Heaven Trees, 1926
The Torches Flare, 1928
River House, 1929
So Red the Rose, 1934
The Street of the Islands, 1930
Guenevere, pb. 1906
Addio, Madretta, and Other Plays, pb. 1912
The Queen of Sheba, pb. 1922
The Colonnade, pb. 1924
The Saint, pb. 1925
The Blind Man at the Window, 1906
The Flower in Drama, 1923 (criticism)
The Three Fountains, 1924 (travel)
Glamour, 1925 (theatrical criticism)
Encaustics, 1926 (essays and sketches)
Theatre Practice, 1926
The Theatre, 1927
Immortal Shadows, 1948 (theatrical criticism)
The Pavilion, 1951 (reminiscence)
Stark Young, known chiefly as the author of So Red the Rose and often ranked as a minor figure among the Southern Agrarians, was born in Mississippi in 1881. When a typhoid epidemic closed the preparatory school he was attending, he was allowed to enter the University of Mississippi at the age of fourteen. After graduating in 1901 he continued his studies at Columbia University, from which he received his master’s degree in English in 1902.

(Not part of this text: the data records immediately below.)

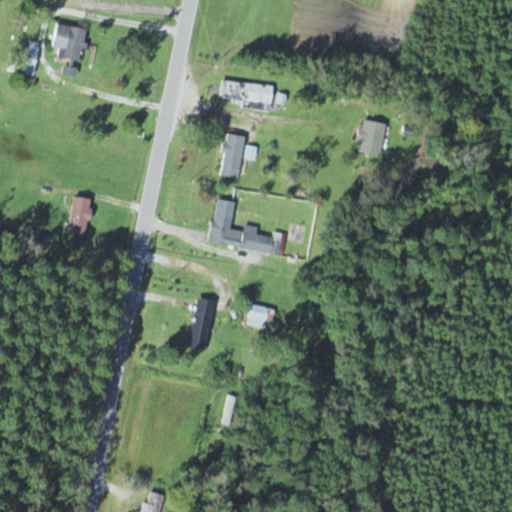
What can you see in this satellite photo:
road: (42, 36)
building: (70, 42)
building: (31, 58)
building: (247, 92)
building: (372, 138)
building: (233, 156)
building: (81, 215)
building: (242, 232)
road: (133, 255)
building: (259, 316)
building: (284, 318)
building: (202, 324)
building: (154, 502)
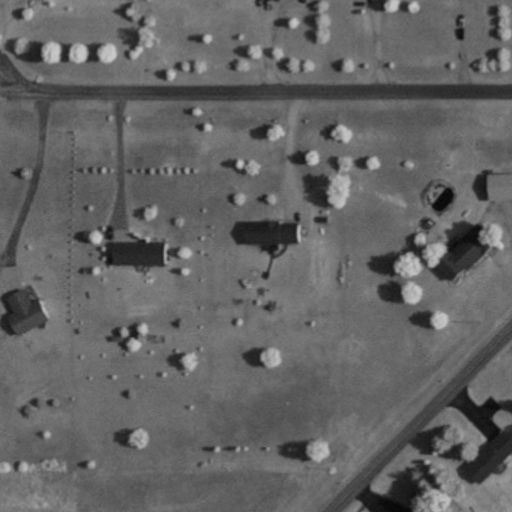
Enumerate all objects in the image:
road: (254, 93)
road: (287, 149)
road: (117, 157)
road: (31, 174)
building: (499, 188)
building: (271, 233)
building: (465, 254)
building: (139, 255)
building: (25, 314)
road: (421, 421)
building: (491, 459)
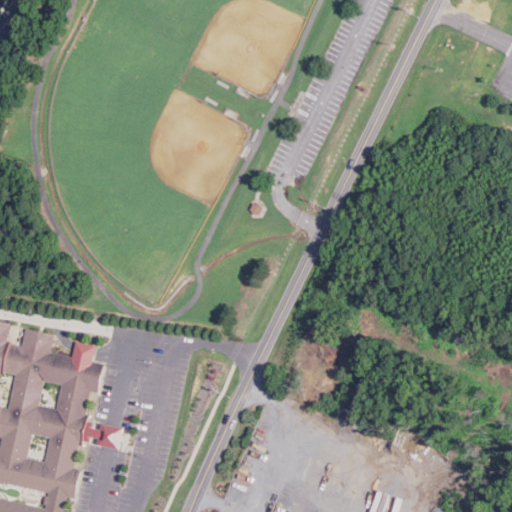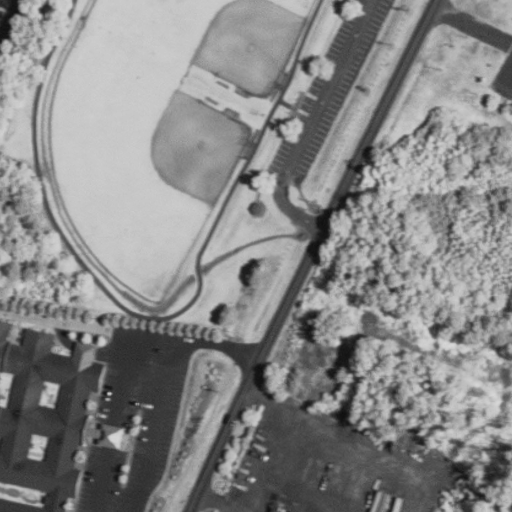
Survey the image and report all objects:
road: (10, 22)
road: (474, 26)
road: (16, 35)
park: (210, 39)
parking lot: (504, 77)
road: (327, 91)
parking lot: (328, 93)
road: (286, 103)
road: (299, 105)
road: (295, 107)
park: (181, 149)
park: (142, 156)
road: (292, 213)
road: (313, 254)
road: (152, 317)
road: (66, 322)
road: (152, 335)
building: (43, 420)
building: (46, 420)
road: (155, 425)
road: (112, 435)
road: (271, 442)
road: (103, 479)
road: (225, 502)
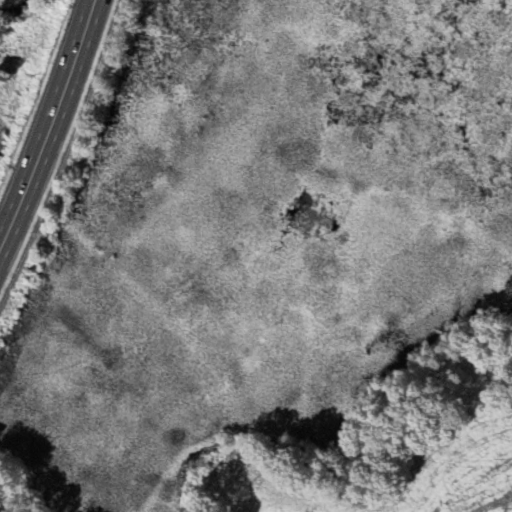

His first career was in the classroom. After a short period of teaching in a military school for boys he became an instructor in English at the University of Mississippi in 1904. Three years later he joined the faculty of the University of Texas, where he taught until 1915, when he became professor of English at Amherst College. In 1921 he resigned to become a member of the editorial staff of the New Republic, a position he held until 1947, except for one year (1924-1925) when he served as drama critic of The New York Times. Concurrently he was an associate editor of Theatre Arts Monthly from 1921 to 1940. His close association with the theater resulted in five books of drama criticism, the plays he wrote in both prose and verse, translations, and the direction of several productions, including that of Henri-René Lenormand’s The Failures and Eugene O’Neill’s Welded, on Broadway.
Young’s most sustained work was in the novel. So Red the Rose, one of the earliest and most popular of the Civil War novels, achieves scope and depth because the writer has dramatized against a factual historical background the symbolic conflict between opposing forces of tradition and disintegration implicit in southern life and character. This novel and Young’s earlier ones–Heaven Trees, a nostalgic re-creation of plantation life in antebellum days, and The Torches Flare and River House, which deal with later periods of the regional experience–make up, in effect, four panels of a dramatic and somberly realized social and moral history of the South. Young also declared his local loyalties in an essay in I’ll Take My Stand: The South and the Agrarian Tradition, written for a symposium by “Twelve Southerners” and published in 1930.